# RB26/30 height in engine bay



## Jags (May 20, 2007)

I've been looking at RB30 converted GTR's on this forum and from the pictures the engines sit quite nicely in the bay with a strutbrace also fitted. Now, I've also seen an RB30 conversion on another GTR (33) and the engine sits very high- so high that a strut brace can not be used and it rubs slightly with the bonnet shut. 

How come some sit nicely and others are really high?


----------



## Irish GTR (Apr 23, 2007)

Its think its to do with the fact the the RB30 block is an inch to inch and a half taller than the Rb26 block.

So therefore the complete engine is that much taller than a normal RB26 engine when in the engine bay.


----------



## Jags (May 20, 2007)

Yeh I know the RB30 block is taller so will sit a bit higher in the engine bay but some conversions I've seen sit fine with a strut brace fitted, and others are so high that there's no chance of fitting a strutbrace. What's the reason behind that? Is it something to do with fitting/mounting or something?


----------



## AlexH (Aug 17, 2008)

im pretty sure that rob from rips will be the man to ask about this
he's the RB30 king


----------



## pupsi (Aug 29, 2006)

My RB30 sits about 2 inches higher than the RB26. My HKS Kansai strut brace fits no problem. I've never noticed what Jags is saying, but I do remember someone saying that he couldn't get his strut brace back on after an RB30 swap.


----------



## infamous_t (Jul 9, 2007)

I think the problem is usually the from of the engine, not the back.
Most R32 GTRs need the cam cover taken off, or some trimming of the bonnet skeleton.

I think the strut brace issue might be due to high mount turbos hitting strut brace, not the engine hitting?

RWD dont have this problem as the can lower further (not restriced by front diff), and 33 & 34 GTRs have deeper engine bays IIRC


----------



## Jags (May 20, 2007)

This is on a 33gtr where I've seen it sits really high with no chance of a brace. It rubs very very slightly on the bonnet when closed!


----------



## R32 Combat (Jan 29, 2004)

It's the front of the cam cover that usually rubs.


----------



## johangtr (Nov 6, 2005)

i have a RB30 (with a GT42RS  ) in my R33GTR to and it's around 3 cm higher then a RB26


----------



## car32 (Oct 12, 2003)

i also have a 33 with rb30+gt42 and my cusco carbon brace needs a washer under each side to clear the rocker covers,but hks kansai fits no prob


----------



## mambastu (Feb 13, 2002)

The Nissan RB30 block is 38mm taller than the RB26 block.


----------



## gavman (Apr 12, 2006)

infamous_t said:


> I think the strut brace issue might be due to high mount turbos hitting strut brace, not the engine hitting?

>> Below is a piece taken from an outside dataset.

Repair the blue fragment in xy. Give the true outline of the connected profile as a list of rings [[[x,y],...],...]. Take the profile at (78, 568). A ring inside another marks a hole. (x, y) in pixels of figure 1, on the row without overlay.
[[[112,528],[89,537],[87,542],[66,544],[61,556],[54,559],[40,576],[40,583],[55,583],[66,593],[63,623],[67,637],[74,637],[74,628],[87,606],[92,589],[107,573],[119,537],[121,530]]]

i run an os rb30 with low mount turbos and needed to get a custom strut brace made up to clear the engine

more significant are my clearance issues beneath; baffled sump + sump guard + rb30= raise the ride height or sump guard catches everything....crests, bumps, hedgehogs....so i'll be dry sumping once i've recovered from the os88 sized hole in my finances


----------



## gibson (Feb 21, 2005)

I run an Rb30 in my R34gtr it all fitts under the bonnet but no room for a strut brace and no real room to lower the engine on the mounts ..


----------



## rockabilly (Oct 15, 2003)

mine fits ok with a hks brace,bout 6mm clearance


----------



## Jags (May 20, 2007)

^^You see that's what's weird, yours is fine with a brace yet others are too high for a brace. Must be the way it's mounted or something?


----------



## rockabilly (Oct 15, 2003)

the only thing i would say is that i already had a vented bonnet,with an original 33 bonnet i suspect you would have to remove the under bonnet pad, mine sits on nismo mounts which i found where a little higher than my original nissan ones, probably due to there age. you cant lower the engine because the 4wd adapter is 10 mm thick, this intern lowers the sump and front diff 10 mm, its as close to the subframe as i would like. but other than that there are no real issues.i love it.bernie.

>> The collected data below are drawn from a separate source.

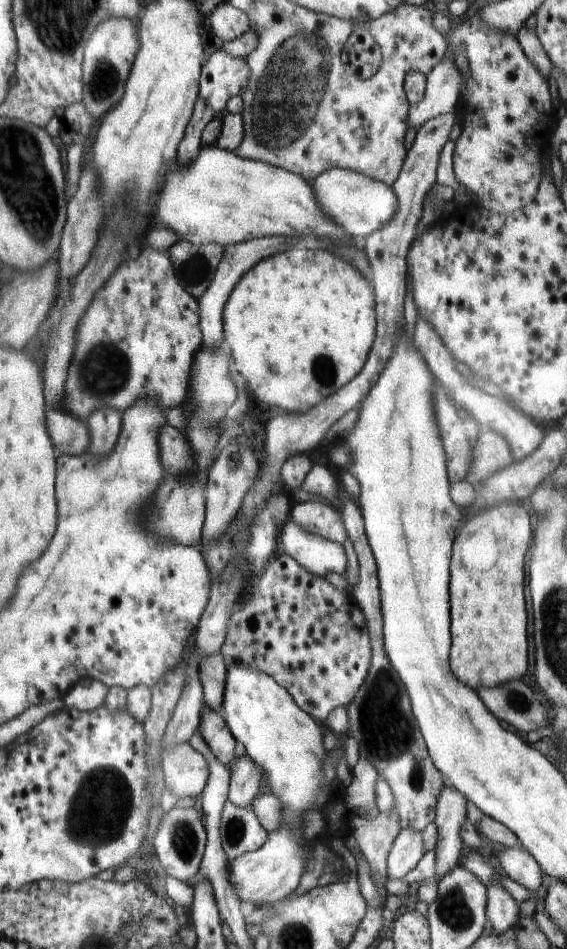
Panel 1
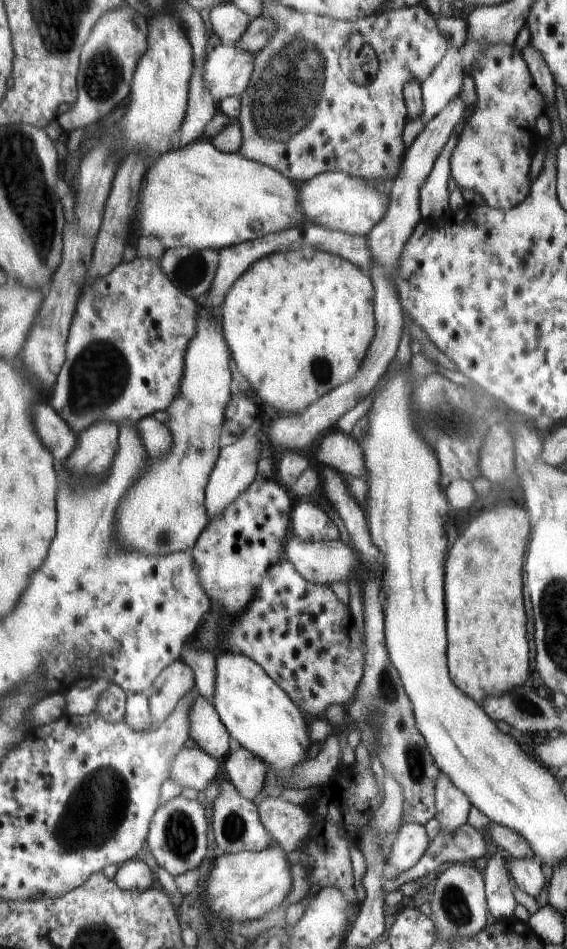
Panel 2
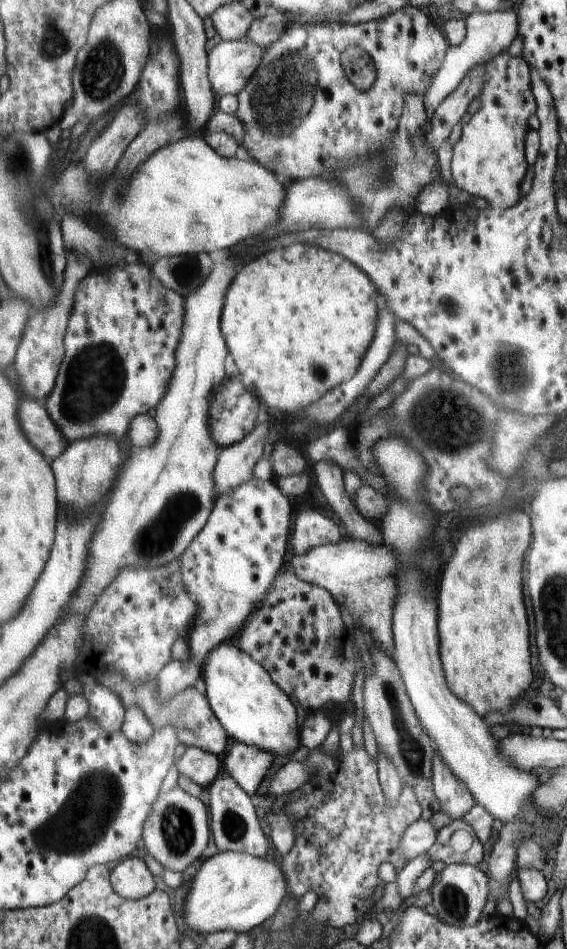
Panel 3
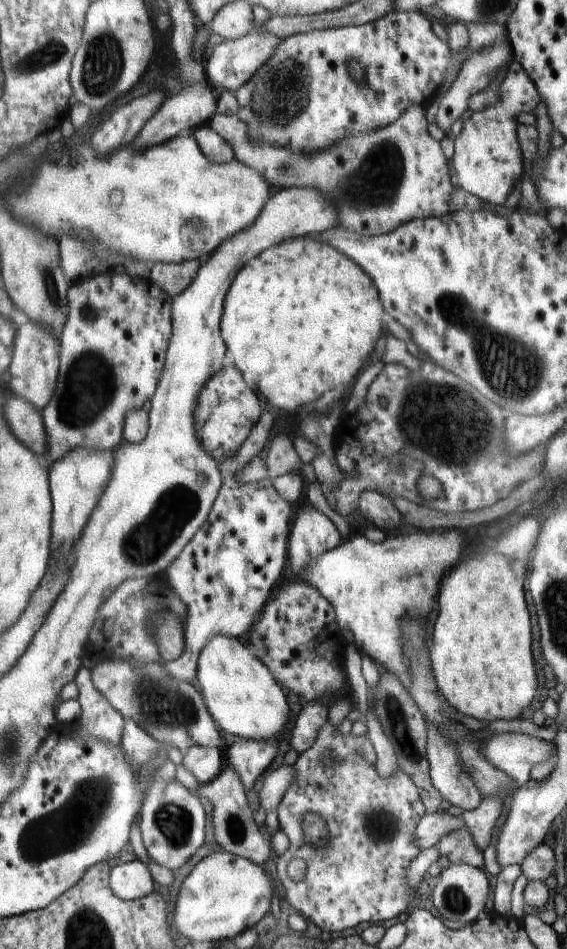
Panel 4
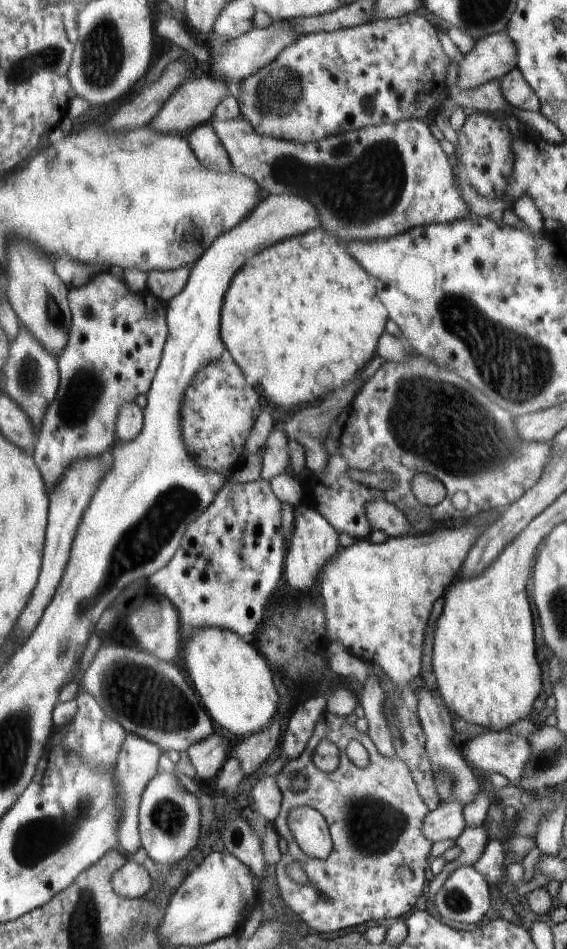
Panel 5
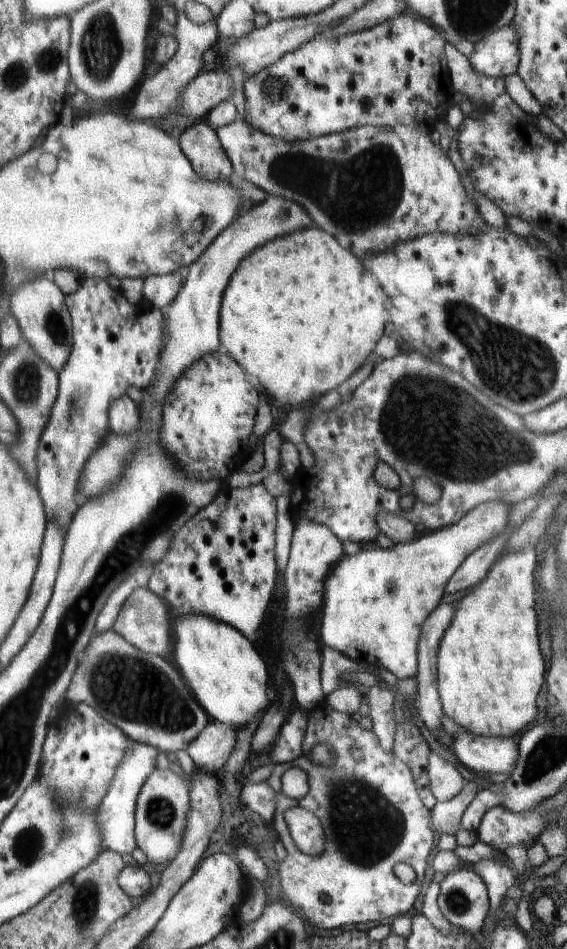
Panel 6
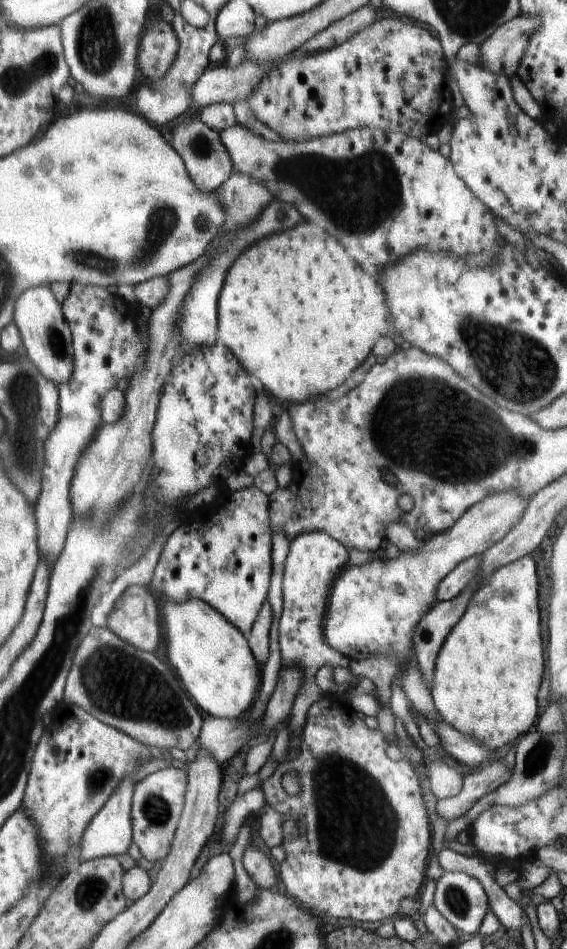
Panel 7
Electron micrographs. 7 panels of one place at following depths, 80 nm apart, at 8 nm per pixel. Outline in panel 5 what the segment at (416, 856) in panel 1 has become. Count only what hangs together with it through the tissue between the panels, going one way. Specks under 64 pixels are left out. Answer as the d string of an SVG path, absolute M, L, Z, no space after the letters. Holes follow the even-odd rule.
M454 798L441 802L426 818L424 834L432 842L448 840L448 838L456 840L467 827L463 817L464 807L462 801Z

done 8000 miles with it no no probs, makes around 750bhp @ the fly, if you are going down this route be sure to build a good breather system for the engine as all the rb30 seem to breathe, mine is good on the road, even pushing it, but on track it does breath, i redesigned my catch can and this has sorted mine out, it loses/uses no oil whatsever.


----------



## r33 gtr v spec (Jul 12, 2008)

bernie that looks sweet mate, i knew you had something good under the bonnet, this is the first picture i have seen of yours wasnt expecting that, hope to meet up with you at some point.
thanks for your help with mine


----------



## felixy69 (Jan 4, 2006)

the sump adapter has noting to do with the height, i have bnr32 with rb30/26 wit t78 turbo
i have the cut a big hole in the hood for it to shut.
and yes your strut bar will need to be removed !


















u can c how much higher it is !!


----------



## rockabilly (Oct 15, 2003)

r33 gtr v spec said:


> bernie that looks sweet mate, i knew you had something good under the bonnet, this is the first picture i have seen of yours wasnt expecting that, hope to meet up with you at some point.
> thanks for your help with mine



cheers mate, need to meet up for a beer..:thumbsup:

ref felix,s engine above, with the rb30 the manifold choice is the most important part you will ever buy, on mine i have a gt4094r turbo but i could go to a gt47 and it will still go under the bonnet. all down to manifold design, the one on mine i designed and had built.. no more expensive just asked for some changes to the design they had available, for me to go gt47 its a bolt on affair with just downpipe to change..lol


----------



## gavman (Apr 12, 2006)

awesome looking car, felix

showing my ignorance i'm sure, but is there a danger you might get a stone flung up into your compressor wheel?


----------